Desde la dolarización, hace ya 20 años, el costo de producción en nuestro país se dolarizó, y de ahí en adelante todo incremento ha sido permanente. Anteriormente, estos eran compensados ágilmente con la devaluación monetaria, hasta que llegue una nueva devaluación, y así sucesivamente. Este ejercicio de esconder las debilidades de nuestra economía, se acabó con la dolarización. Para agravar las cosas, el modelo político experimental del Socialismo del Siglo XXI, estableció un cierre de la economía, elevando aranceles, impuestos, tasas y contribuciones, de manera tal que se afectaron casi todos los bienes que producimos para exportación y especialmente para consumo local.
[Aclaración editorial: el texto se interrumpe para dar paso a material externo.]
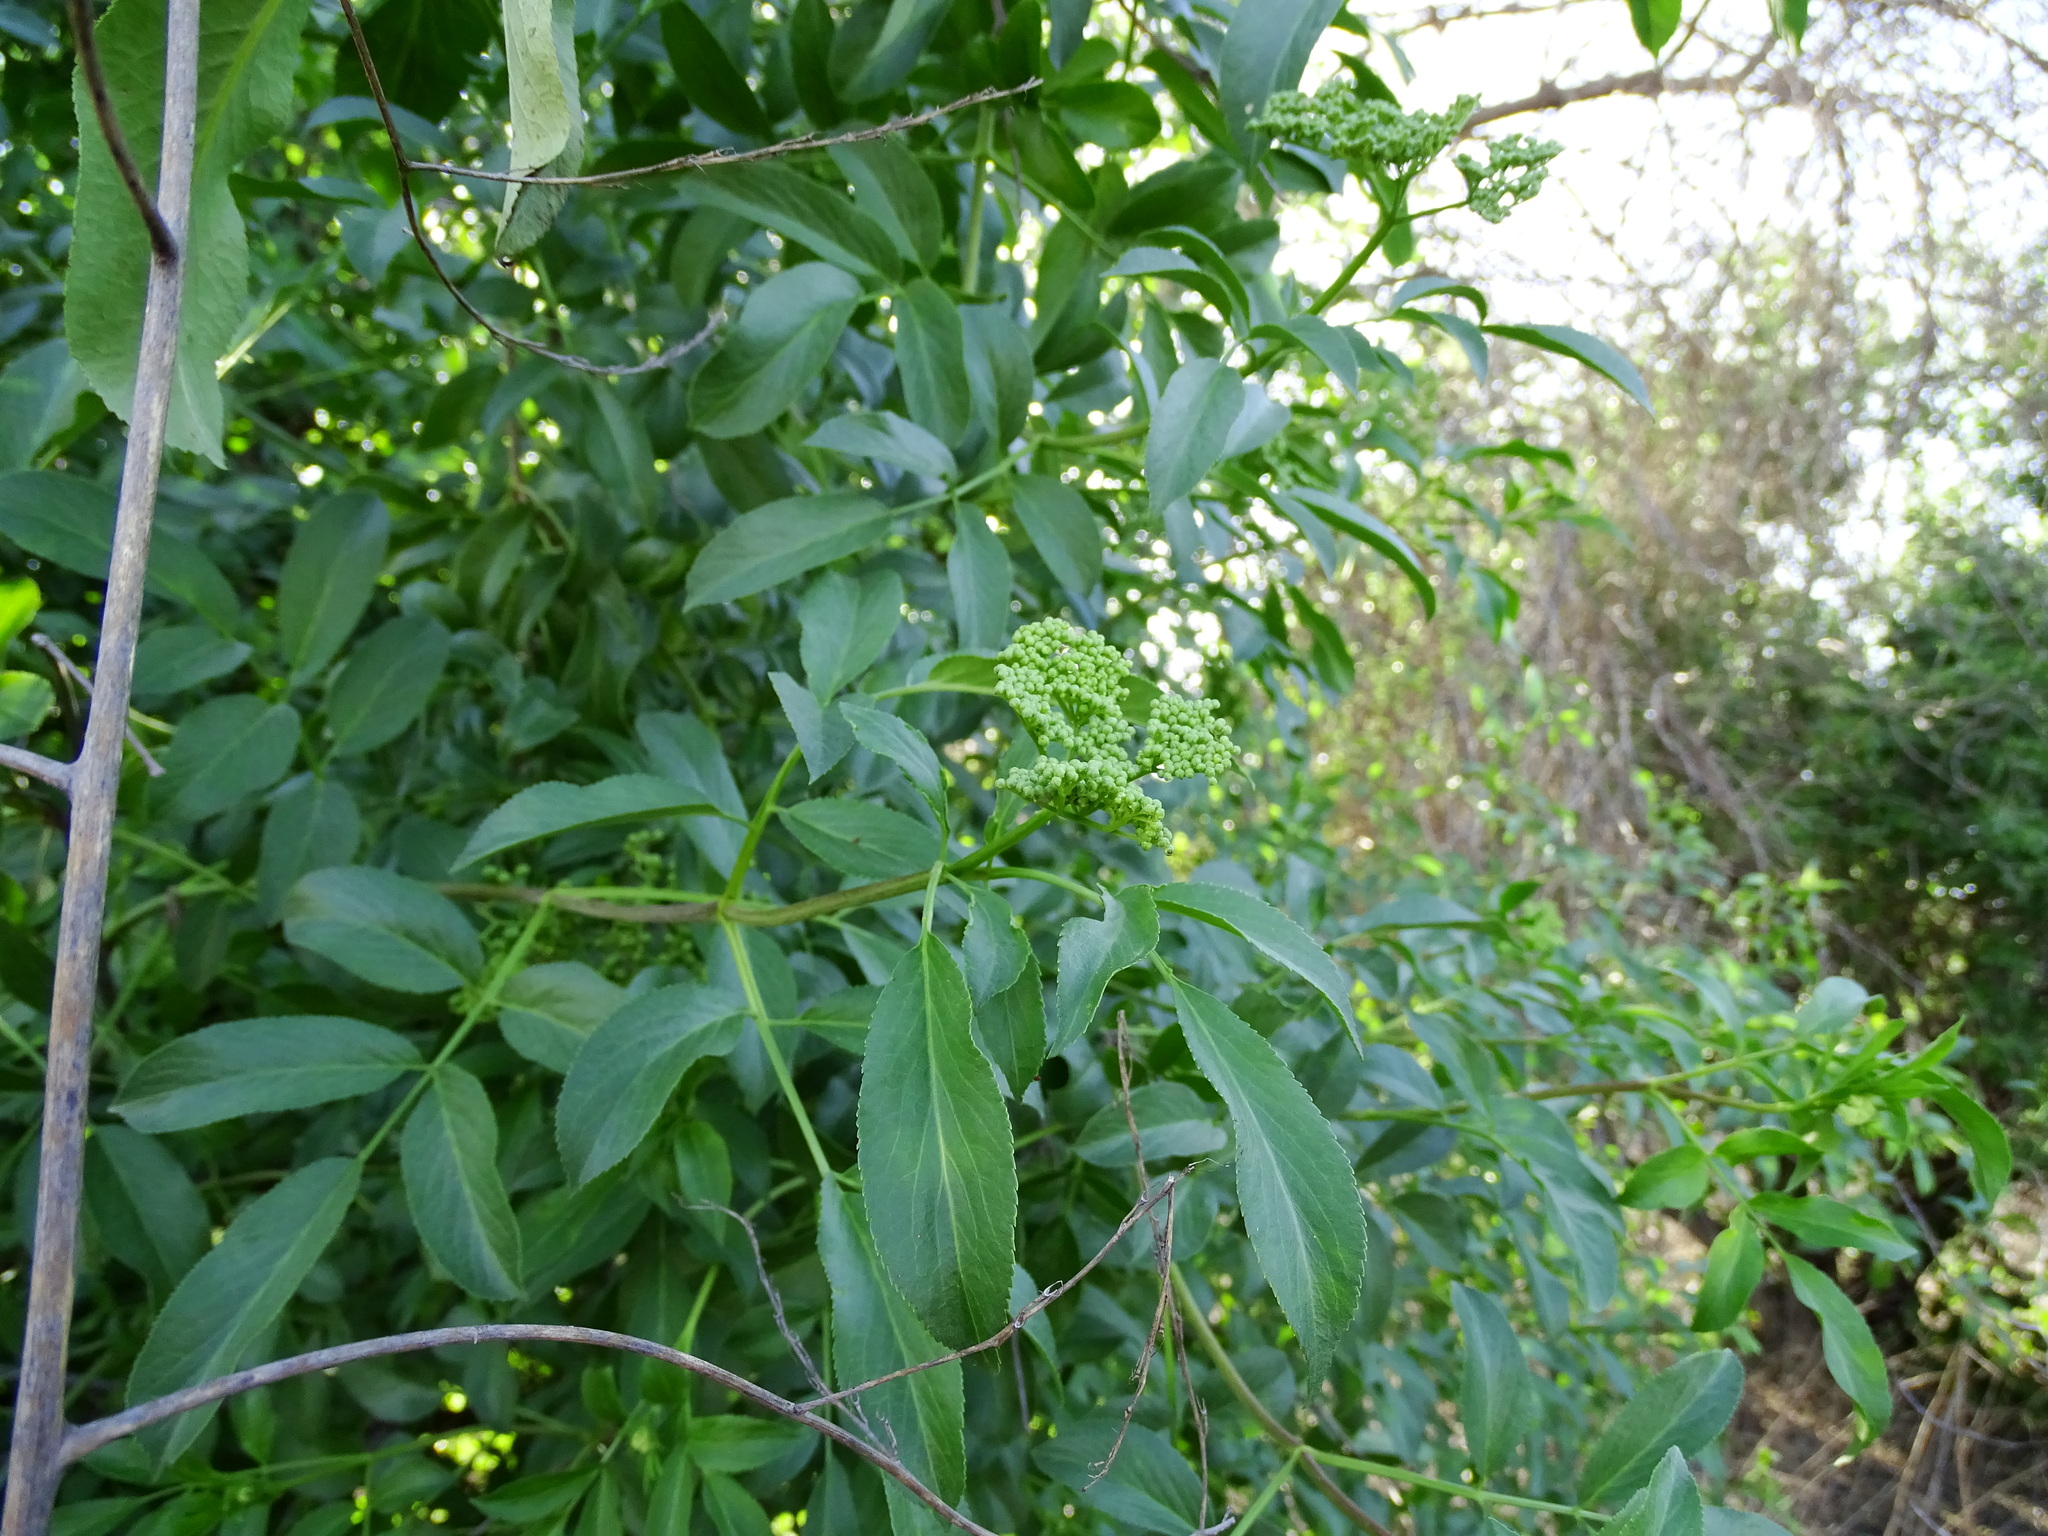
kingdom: Plantae
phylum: Tracheophyta
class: Magnoliopsida
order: Dipsacales
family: Viburnaceae
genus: Sambucus
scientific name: Sambucus cerulea
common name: Blue elder
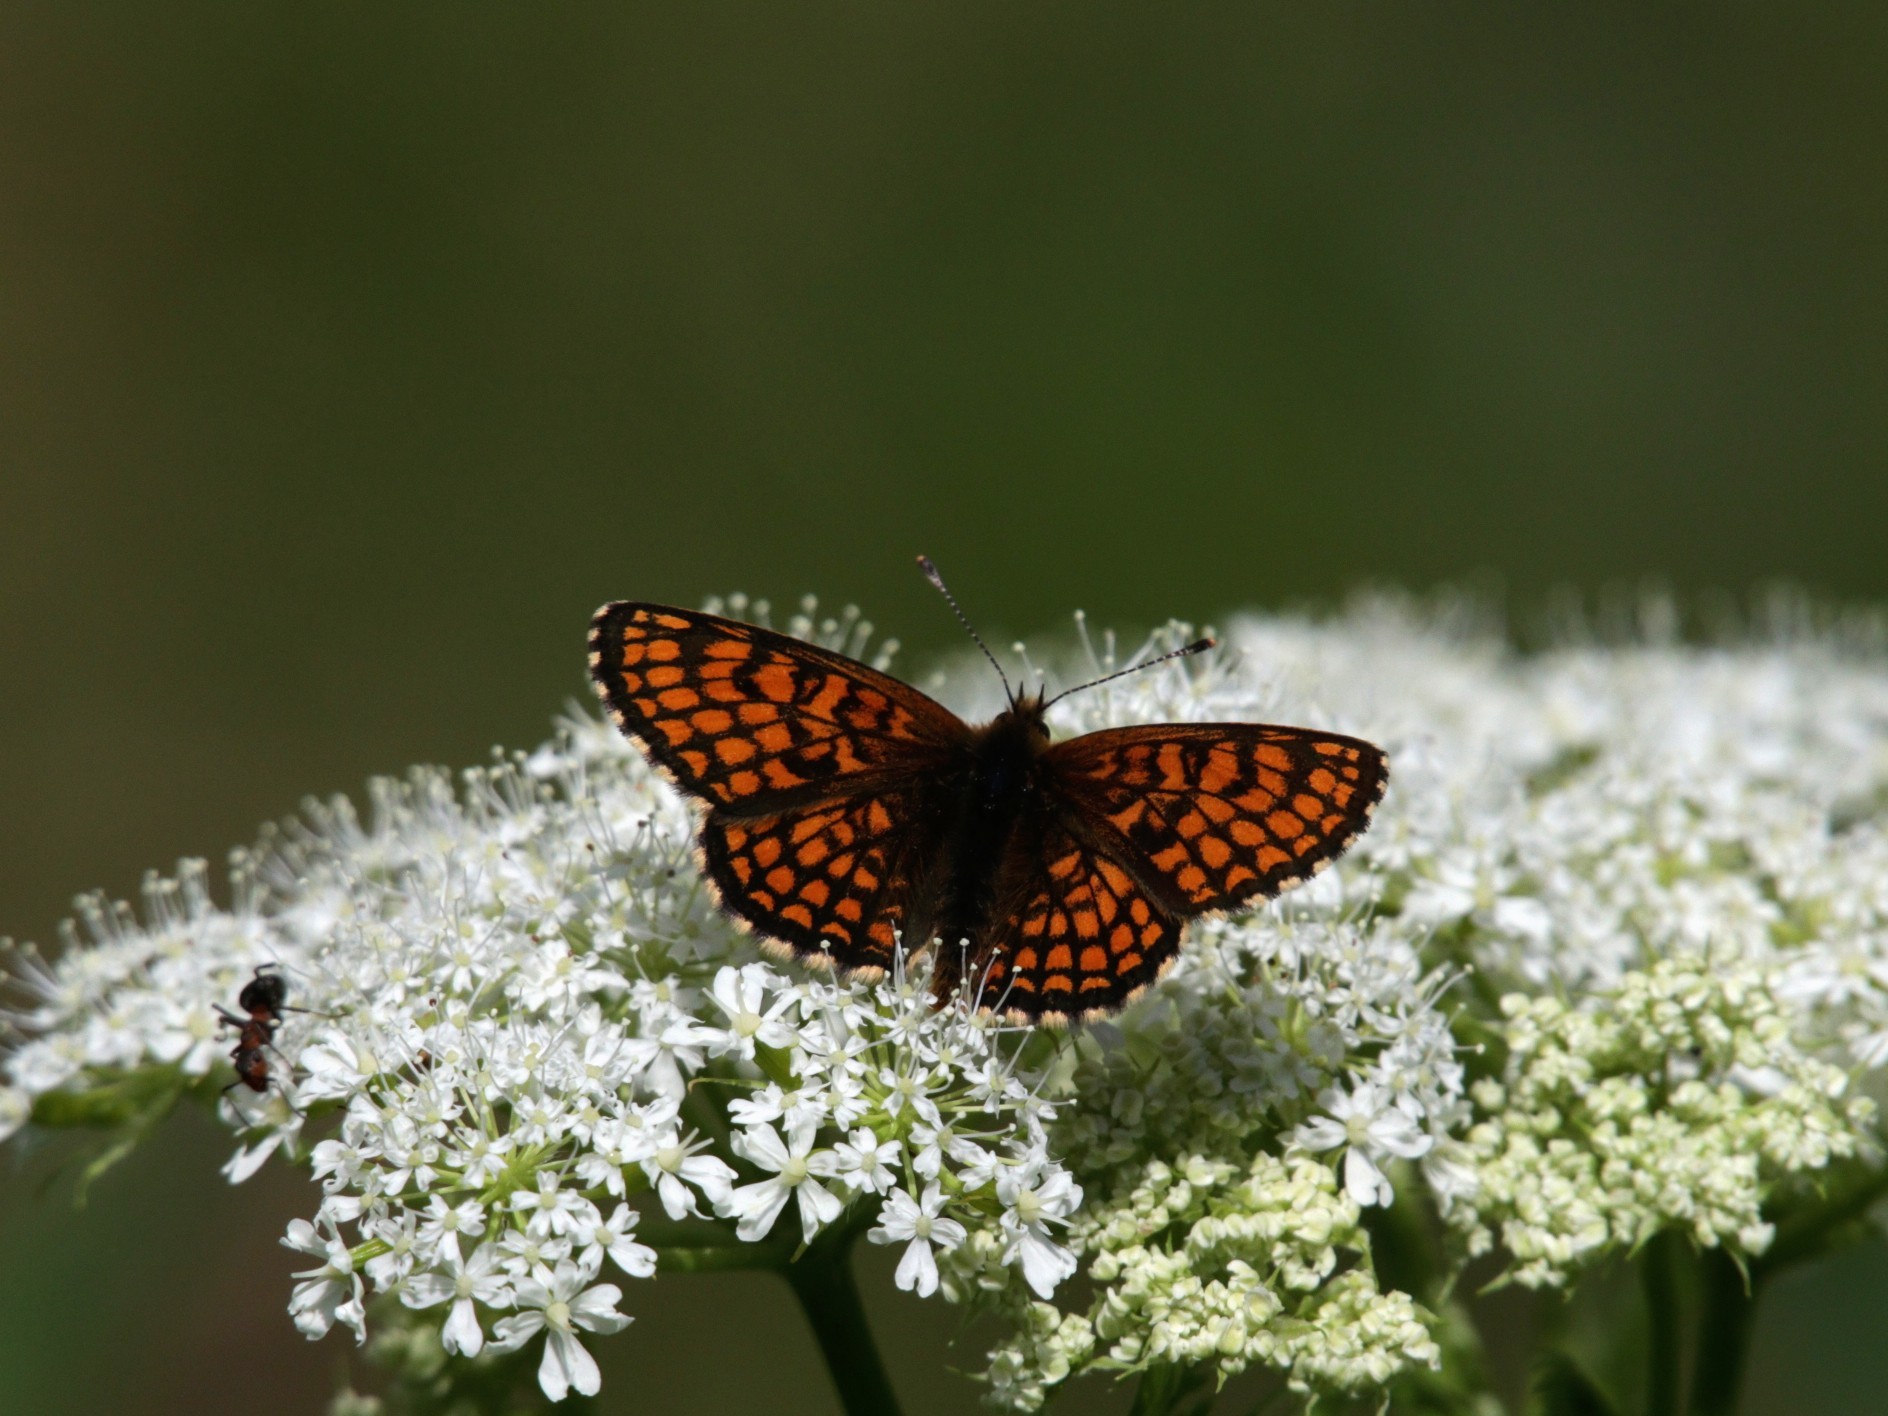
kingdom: Animalia
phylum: Arthropoda
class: Insecta
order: Lepidoptera
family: Nymphalidae
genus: Melitaea
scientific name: Melitaea athalia
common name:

Como resultado de estas cargas a la producción local, los costos se dispararon al punto de encarecer en más del 25% la producción local en comparación de Estados Unidos de América, descontando la inflación de ese país, a pesar de haber adoptado su moneda. Es decir, perdimos la competitividad frente a ese país y mucho más frente a otros países, pues el dólar se ha fortalecido en estas dos décadas. Ahora nos encontramos frente a grandes desafíos con la firma de acuerdos de comercio con economías orientadas al crecimiento de sus exportaciones, como Europa, Chile, Perú y México.
Ecuador es un país eminentemente agrícola, y por tanto sus mejores oportunidades o problemas se vinculan al agro. Siendo un país diverso, con condiciones para cultivar infinidad de productos tropicales hasta de altura. La agricultura de la Costa se ha orientado principalmente a productos exportables como banano, cacao, frutas, café. También produce caña de azúcar y maíz para consumo interno. Mientras que la Sierra ha dedicado su esfuerzo a la producción de alimentos para consumo local, con importantes excepciones como las flores y broccoli.
La provincia de Cotopaxi destina la mayor parte de su territorio a la actividad agrícola y pecuaria para el mercado local. Los productos se producen con métodos rudimentarios, carentes de tecnología, dando como resultado productos costosos, irregulares y sin valor agregado, que merecen bajos precios en el mercado local, sin oportunidades ciertas de exportación por los altos costos. Es así como se llega a un círculo vicioso que se repite una y otra vez, acentuando la pobreza de la población rural que vive de hacer producir la tierra.
Con motivo de la apertura comercial, es necesario advertir esta situación y tomar acciones contundentes que nos permitan “rescatar” el potencial del sector agropecuario, para ofrecer un futuro promisorio a la población afectada. Para mañana es tarde. Es imperativo construir una hoja de ruta para enfrentar la situación. No solamente con motivo de la apertura, sino porque han pasado muchos años de contemplación de los problemas, sin buscar soluciones efectivas.
El primer paso debe ser un diagnóstico claro del problema. Esto debe construirse conjuntamente con los propios actores, que son quienes han vivido con angustia dando la cara a la pobreza día a día, sin ayuda de los poderes centrales. La clave estará seguramente en las estructuras obsoletas que ha conservado el Estado para proteger su propia situación económica, creando cargas y trabas a la producción. Esto se resuelve desmontando esos obstáculos hasta el punto de equiparar las condiciones de trabajo con los países que vamos a enfrentar.
Los productos agrícolas y agropecuarios no deben tener cargas tributarias directas ni indirectas, para equiparar los costos de producción al resto del mundo. Mientras que la tecnología debe incorporarse en el agro y así aspirar a los índices de productividad de los mejores. Los cambios toman tiempo, pero no hay camino más largo que el que no se empieza a recorrer. Si se puede.